A second problem is the power of financial and business interests in Washington. This is a theme that preoccupies both Tea Party and Occupy Wall Street activists. Why did Wall Street receive so much assistance through TARP while homeowners have been allowed to languish? Protesters on the right and left talk about how policies are skewed toward these interests and how average middle-class Americans don't receive the same kind of attention from the nation's leaders.
Business and financial interests achieve their influence in many ways. But their ability to deliver dollars to the campaign chests of candidates is crucial. Donating funds helps to ensure that these interests have a seat at the table. In 2009, as Ron Suskind recounts in his new book, "The Confidence Men," Democrats learned firsthand as the health care industry successfully pushed the administration to eliminate crucial measures that were intended to control costs and save money to pay for expanded insurance. This story has been repeated in a number of policy sectors.
The final problem that money fuels is gridlock. Everyone hates when Congress doesn't seem capable of doing anything. A chronic complaint about Washington is that the parties are so polarized that agreement is not possible. Money is one of the culprits. Political scientists have shown how the money race pushes politicians to seek favor with ideologically oriented interest groups and political action committees who can deliver funds. Legislators need to make sure that the party leadership in each chamber, which maintains centralized control over money through leadership political action committees, will keep the purse strings open. Campaign money makes help certain that the parties are heard.
Without tackling core issues such as campaign finance, gridlock that Americans seem to dislike so much will continue. When he was a candidate, Obama constantly reminded voters about this problem. Now he seems to have become comfortable or resigned to working within the system that he once criticized.

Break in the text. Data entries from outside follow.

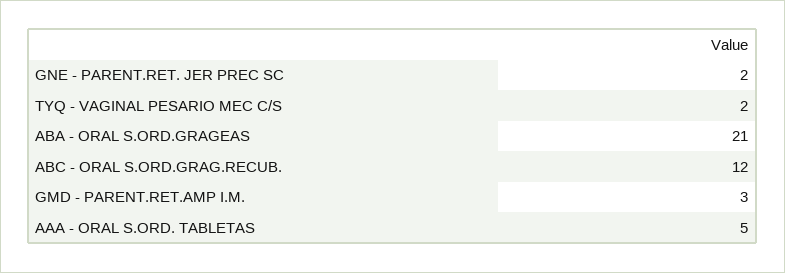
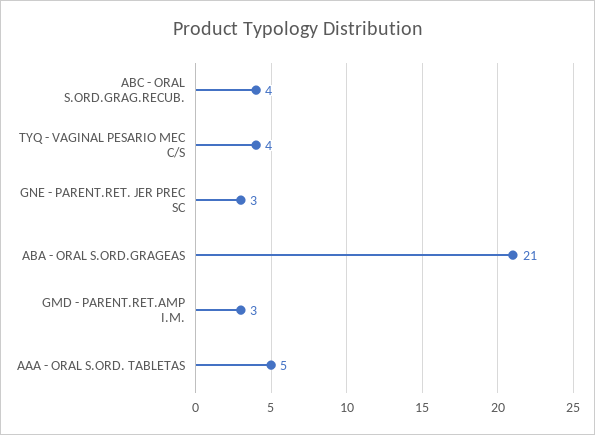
  {
-   "GNE - PARENT.RET. JER PREC SC": 2,
+   "GNE - PARENT.RET. JER PREC SC": 3,
-   "TYQ - VAGINAL PESARIO MEC C/S": 2,
+   "TYQ - VAGINAL PESARIO MEC C/S": 4,
    "ABA - ORAL S.ORD.GRAGEAS": 21,
-   "ABC - ORAL S.ORD.GRAG.RECUB.": 12,
+   "ABC - ORAL S.ORD.GRAG.RECUB.": 4,
    "GMD - PARENT.RET.AMP I.M.": 3,
    "AAA - ORAL S.ORD. TABLETAS": 5
  }

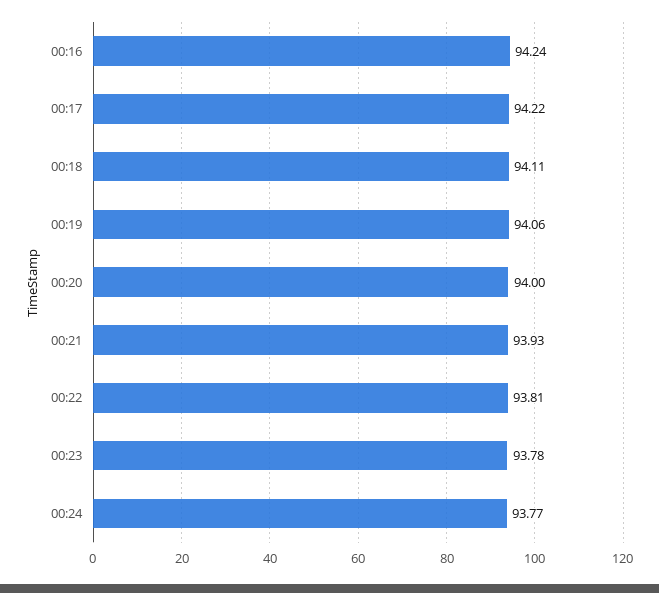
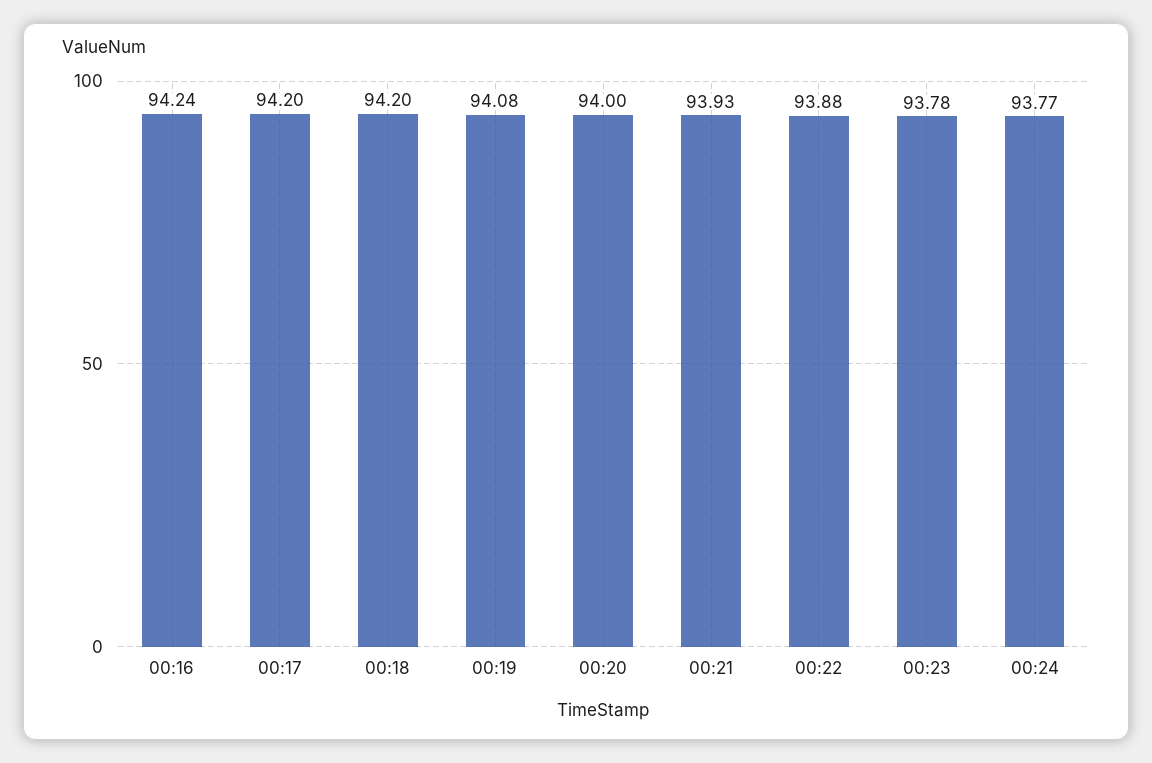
  {
    "00:16": 94.24,
-   "00:17": 94.22,
+   "00:17": 94.2,
-   "00:18": 94.11,
+   "00:18": 94.2,
-   "00:19": 94.06,
+   "00:19": 94.08,
    "00:20": 94,
    "00:21": 93.93,
-   "00:22": 93.81,
+   "00:22": 93.88,
    "00:23": 93.78,
    "00:24": 93.77
  }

At the height of the struggle over campaign finance reform in 1973, Sen. Hubert Humphrey warned that "it is a cesspool, it is a source of infection for the body politic." One year later Watergate shattered American confidence in the political system. The result was burst of reform that created public finance for presidential campaigns and contribution limits, as well as the Federal Elections Commission. For almost two decades, the system worked relatively well and did produce changes until recently when both parties abandoned it.
Right now there is no scandal comparable to Watergate to move American politicians. With all the attention that we pay to the horse race between Romney, Cain and Perry or the decline in President Obama's approval ratings, the fundamentals receive little attention. The basic ways in which politics works, the underlying sources of political influence and power that will have huge effects on whoever the next president is, are barely an issue. Without reform, the chances that we will see huge shifts in policy to make government more efficient and more effective are slim.